## GIVEN TEXT
◆ ◆ ◆ ◆
P1: Code stubs for parallel matrix-vector multiplication

XiangLi-Shaun commented 8 years ago

We would need the code for parallel matrix-vector multiplication and the corresponding test cases to see whether we could get a performance boost from doing so, which would support the development of the parallel version of r1DL and sccDL.

magsol commented 8 years ago

This is 1 of the 4 initial Spark primitives we need for dictionary learning: matrix-vector multiplication.

It can be accomplished through steps:

Broadcast the vector v, e.g. sc.broadcast(v) to all worker nodes.
map over the RDD.
Each mapper should multiply its corresponding row of the matrix with the broadcasted vector and return the inner product (and an index to the row number).
The driver collects the return values and assembles them into a vector, as indexed by the row numbers.
◆ ◆ ◆ ◆
## RAW DATA

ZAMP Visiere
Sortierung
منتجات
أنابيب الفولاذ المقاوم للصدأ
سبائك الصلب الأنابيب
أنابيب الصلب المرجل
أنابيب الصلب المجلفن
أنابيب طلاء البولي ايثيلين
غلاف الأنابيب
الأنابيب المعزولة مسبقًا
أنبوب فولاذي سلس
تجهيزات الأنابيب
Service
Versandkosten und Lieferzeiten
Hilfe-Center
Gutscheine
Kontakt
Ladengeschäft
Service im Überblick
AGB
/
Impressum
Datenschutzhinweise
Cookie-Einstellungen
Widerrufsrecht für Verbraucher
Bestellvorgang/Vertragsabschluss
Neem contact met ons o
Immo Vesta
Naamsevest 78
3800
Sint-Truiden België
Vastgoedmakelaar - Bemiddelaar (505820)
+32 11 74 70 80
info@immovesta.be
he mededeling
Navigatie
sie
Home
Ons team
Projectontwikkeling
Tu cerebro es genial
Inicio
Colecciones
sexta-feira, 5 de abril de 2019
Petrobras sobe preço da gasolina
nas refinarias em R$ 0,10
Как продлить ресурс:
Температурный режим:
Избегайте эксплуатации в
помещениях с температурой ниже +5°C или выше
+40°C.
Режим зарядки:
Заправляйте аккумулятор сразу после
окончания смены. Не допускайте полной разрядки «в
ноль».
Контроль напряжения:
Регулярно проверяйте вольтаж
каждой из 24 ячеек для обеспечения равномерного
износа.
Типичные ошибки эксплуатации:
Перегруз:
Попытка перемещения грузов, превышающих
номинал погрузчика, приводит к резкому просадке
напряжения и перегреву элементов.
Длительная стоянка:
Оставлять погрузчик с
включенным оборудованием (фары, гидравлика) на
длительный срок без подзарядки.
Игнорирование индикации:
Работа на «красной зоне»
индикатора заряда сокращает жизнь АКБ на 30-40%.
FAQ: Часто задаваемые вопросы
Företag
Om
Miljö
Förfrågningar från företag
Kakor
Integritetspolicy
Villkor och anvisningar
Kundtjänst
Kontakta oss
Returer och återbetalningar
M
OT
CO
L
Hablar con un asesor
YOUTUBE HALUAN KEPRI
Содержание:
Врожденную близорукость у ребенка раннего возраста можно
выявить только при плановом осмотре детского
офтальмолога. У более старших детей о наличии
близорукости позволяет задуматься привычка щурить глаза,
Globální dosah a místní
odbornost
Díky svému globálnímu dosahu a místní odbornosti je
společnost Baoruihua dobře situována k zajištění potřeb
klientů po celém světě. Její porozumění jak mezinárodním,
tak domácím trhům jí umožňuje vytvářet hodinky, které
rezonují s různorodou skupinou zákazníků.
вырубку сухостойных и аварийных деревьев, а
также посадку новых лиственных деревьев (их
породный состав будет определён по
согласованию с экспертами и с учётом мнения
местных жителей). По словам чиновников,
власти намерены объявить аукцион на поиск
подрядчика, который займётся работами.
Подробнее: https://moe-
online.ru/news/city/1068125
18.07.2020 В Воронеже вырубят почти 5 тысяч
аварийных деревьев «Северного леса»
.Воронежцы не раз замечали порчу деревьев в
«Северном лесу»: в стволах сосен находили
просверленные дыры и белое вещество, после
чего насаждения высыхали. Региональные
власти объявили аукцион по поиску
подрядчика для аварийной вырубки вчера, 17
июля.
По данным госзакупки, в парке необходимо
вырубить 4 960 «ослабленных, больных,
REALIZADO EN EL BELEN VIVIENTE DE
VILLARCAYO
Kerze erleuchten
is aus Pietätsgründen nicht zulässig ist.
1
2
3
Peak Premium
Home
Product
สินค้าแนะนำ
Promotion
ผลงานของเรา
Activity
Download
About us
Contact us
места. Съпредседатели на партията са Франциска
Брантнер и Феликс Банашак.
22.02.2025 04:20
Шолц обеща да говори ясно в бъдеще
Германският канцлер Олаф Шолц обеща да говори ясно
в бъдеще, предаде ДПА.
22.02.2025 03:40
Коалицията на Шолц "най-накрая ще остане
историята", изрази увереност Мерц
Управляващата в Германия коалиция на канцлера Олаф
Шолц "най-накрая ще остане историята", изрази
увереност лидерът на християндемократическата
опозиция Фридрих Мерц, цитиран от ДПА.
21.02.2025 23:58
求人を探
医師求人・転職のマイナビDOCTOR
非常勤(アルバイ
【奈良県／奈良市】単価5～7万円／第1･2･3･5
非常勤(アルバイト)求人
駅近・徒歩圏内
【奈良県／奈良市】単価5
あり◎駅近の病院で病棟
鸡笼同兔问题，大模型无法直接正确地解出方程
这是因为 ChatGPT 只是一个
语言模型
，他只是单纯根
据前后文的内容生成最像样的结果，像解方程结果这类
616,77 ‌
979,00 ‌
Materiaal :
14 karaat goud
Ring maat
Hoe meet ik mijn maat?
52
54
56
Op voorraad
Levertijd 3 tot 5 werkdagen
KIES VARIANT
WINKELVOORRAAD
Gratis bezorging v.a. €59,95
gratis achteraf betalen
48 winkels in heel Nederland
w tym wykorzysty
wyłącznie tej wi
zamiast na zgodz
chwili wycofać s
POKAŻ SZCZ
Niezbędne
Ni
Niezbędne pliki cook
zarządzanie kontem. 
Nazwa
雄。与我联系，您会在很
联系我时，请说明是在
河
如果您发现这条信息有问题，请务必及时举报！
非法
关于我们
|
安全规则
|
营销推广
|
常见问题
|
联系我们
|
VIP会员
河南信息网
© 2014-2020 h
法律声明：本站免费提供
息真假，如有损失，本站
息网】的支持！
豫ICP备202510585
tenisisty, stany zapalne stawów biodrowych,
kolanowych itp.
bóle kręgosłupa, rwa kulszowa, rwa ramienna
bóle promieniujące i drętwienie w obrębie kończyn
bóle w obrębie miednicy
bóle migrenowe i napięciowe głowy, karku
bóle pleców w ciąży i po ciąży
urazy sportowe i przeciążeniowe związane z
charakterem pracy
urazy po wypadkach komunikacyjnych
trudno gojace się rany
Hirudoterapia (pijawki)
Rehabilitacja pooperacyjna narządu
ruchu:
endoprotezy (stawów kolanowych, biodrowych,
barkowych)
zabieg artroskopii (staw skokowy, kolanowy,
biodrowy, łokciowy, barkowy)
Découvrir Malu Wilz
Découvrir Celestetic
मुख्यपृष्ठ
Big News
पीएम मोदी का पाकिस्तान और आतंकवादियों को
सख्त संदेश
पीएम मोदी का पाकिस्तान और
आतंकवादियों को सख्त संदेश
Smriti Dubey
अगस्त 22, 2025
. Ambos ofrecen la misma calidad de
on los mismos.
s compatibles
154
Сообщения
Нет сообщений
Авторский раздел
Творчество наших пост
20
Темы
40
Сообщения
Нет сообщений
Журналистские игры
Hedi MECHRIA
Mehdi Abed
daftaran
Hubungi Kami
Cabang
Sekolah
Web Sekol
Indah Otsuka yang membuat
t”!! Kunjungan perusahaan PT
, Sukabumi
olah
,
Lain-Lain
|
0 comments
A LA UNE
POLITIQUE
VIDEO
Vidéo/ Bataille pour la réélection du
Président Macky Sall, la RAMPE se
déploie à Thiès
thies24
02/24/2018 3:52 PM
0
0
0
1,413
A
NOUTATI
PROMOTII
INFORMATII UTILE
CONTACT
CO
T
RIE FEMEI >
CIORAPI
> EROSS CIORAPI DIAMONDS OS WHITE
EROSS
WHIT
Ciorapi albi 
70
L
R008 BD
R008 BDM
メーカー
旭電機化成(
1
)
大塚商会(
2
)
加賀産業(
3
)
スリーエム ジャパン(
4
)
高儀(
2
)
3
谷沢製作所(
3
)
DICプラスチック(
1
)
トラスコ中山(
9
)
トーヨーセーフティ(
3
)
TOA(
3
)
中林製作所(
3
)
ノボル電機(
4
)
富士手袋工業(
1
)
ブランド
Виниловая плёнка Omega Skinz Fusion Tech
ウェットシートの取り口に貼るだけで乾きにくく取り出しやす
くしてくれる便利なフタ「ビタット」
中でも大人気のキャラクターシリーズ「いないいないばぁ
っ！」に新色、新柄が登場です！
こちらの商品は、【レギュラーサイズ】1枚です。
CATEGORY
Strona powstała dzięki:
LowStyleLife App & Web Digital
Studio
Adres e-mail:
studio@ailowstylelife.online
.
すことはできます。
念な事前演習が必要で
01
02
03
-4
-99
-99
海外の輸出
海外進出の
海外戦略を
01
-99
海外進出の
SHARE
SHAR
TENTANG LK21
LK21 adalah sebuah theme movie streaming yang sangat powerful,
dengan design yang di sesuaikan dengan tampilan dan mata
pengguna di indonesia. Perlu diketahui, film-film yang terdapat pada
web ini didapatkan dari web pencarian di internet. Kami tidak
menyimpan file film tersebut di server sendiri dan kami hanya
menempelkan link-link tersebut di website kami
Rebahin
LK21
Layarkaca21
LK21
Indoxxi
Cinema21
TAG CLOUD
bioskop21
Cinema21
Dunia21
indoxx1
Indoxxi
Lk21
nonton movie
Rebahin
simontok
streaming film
◆ ◆ ◆ ◆
## REQUIRED ACTION
Continue the discussion thread on parallel matrix-vector multiplication in Spark, picking up right after its last sentence.

## THE ANSWER
MOJTABAFA commented 8 years ago

@magsol when in our program need matrix multiplications ? in np.dot(s,u_old) and np.dot(S[:, idxs_n], v[idxs_n]) ? so in these cases , for the first one we should broadcast the u_old vector and for the second one v[idxs_n] ? am I right ? for the first one it seems easy , but what about for the 2nd one ?

magsol commented 8 years ago

The second one is easy too; we can broadcast the vector v and the list of indices.

On Tue, Dec 15, 2015 at 6:59 PM MOJTABAFA notifications@github.com wrote:

@magsol https://github.com/magsol when in our program need matrix multiplications ? in np.dot(s,u_old) and np.dot(S[:, idxs_n], v[idxs_n]) ? so in these cases , for the first one we should broadcast the u_old vector and for the second one v[idxs_n] ? am I right ? for the first one it seems easy , but what about for the 2nd one ?

— Reply to this email directly or view it on GitHub https://github.com/quinngroup/pyspark-dictlearning/issues/20#issuecomment-164936920 .

iPhone'd

MOJTABAFA commented 8 years ago

@magsol Today I tried to cope with the first spark stage together with Milad , but unfortunately we stocked in the first step . As I discussed with you yesterday the main problem is we have a Textfile , however, we should change it to a float matrix to be able to do the computation on it. I tried following codes :

import numpy as np
lines = sc.textFile("/home/targol/Desktop/s.txt")
dataArrays = lines.map(lambda s:s.split("\t"))
data = raw_data.flatMap(lambda s: s.split("\t")).collect()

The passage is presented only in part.